## To-do item
Repeat the data that follows verbatim. Images are not part of the copy.

━━ Exercise inputs ━━

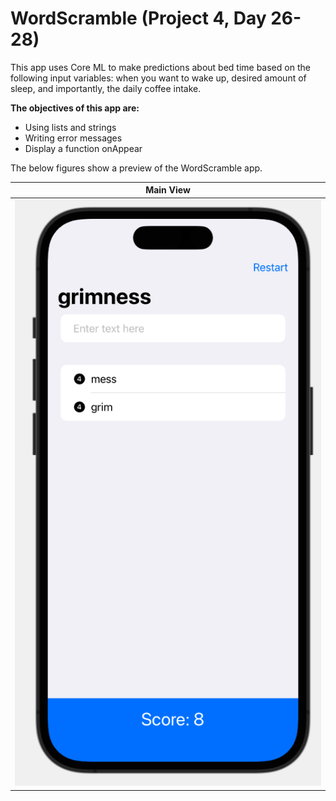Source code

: #  WordScramble (Project 4, Day 26-28)

This app uses Core ML to make predictions about bed time based on the following input variables: when you want to wake up, desired amount of sleep, and importantly, the daily coffee intake.

**The objectives of this app are:**
- Using lists and strings
- Writing error messages
- Display a function onAppear

The below figures show a preview of the WordScramble app.

Main View              |           
:---------------------:|
![](./Images/main.png) | 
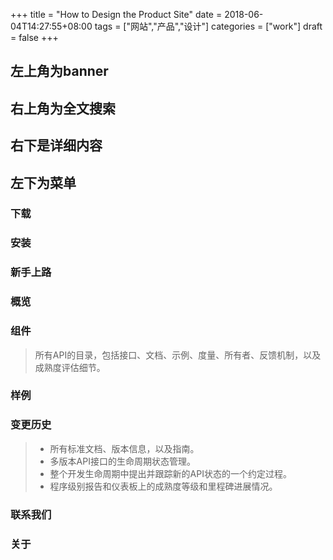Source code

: +++
title = "How to Design the Product Site"
date = 2018-06-04T14:27:55+08:00
tags = ["网站","产品","设计"]
categories = ["work"]
draft = false
+++

## 左上角为banner

## 右上角为全文搜索

## 右下是详细内容

## 左下为菜单

### 下载

### 安装

### 新手上路

### 概览

### 组件
> 所有API的目录，包括接口、文档、示例、度量、所有者、反馈机制，以及成熟度评估细节。
### 样例
### 变更历史
>  - 所有标准文档、版本信息，以及指南。
>  - 多版本API接口的生命周期状态管理。
>  - 整个开发生命周期中提出并跟踪新的API状态的一个约定过程。
>  - 程序级别报告和仪表板上的成熟度等级和里程碑进展情况。

### 联系我们

### 关于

━━━

## Answer for this exercise
Source code

: #  WordScramble (Project 4, Day 26-28)

This app uses Core ML to make predictions about bed time based on the following input variables: when you want to wake up, desired amount of sleep, and importantly, the daily coffee intake.

**The objectives of this app are:**
- Using lists and strings
- Writing error messages
- Display a function onAppear

The below figures show a preview of the WordScramble app.

Main View              |           
:---------------------:|
![](./Images/main.png) | 
Source code

: +++
title = "How to Design the Product Site"
date = 2018-06-04T14:27:55+08:00
tags = ["网站","产品","设计"]
categories = ["work"]
draft = false
+++

## 左上角为banner

## 右上角为全文搜索

## 右下是详细内容

## 左下为菜单

### 下载

### 安装

### 新手上路

### 概览

### 组件
> 所有API的目录，包括接口、文档、示例、度量、所有者、反馈机制，以及成熟度评估细节。
### 样例
### 变更历史
>  - 所有标准文档、版本信息，以及指南。
>  - 多版本API接口的生命周期状态管理。
>  - 整个开发生命周期中提出并跟踪新的API状态的一个约定过程。
>  - 程序级别报告和仪表板上的成熟度等级和里程碑进展情况。

### 联系我们

### 关于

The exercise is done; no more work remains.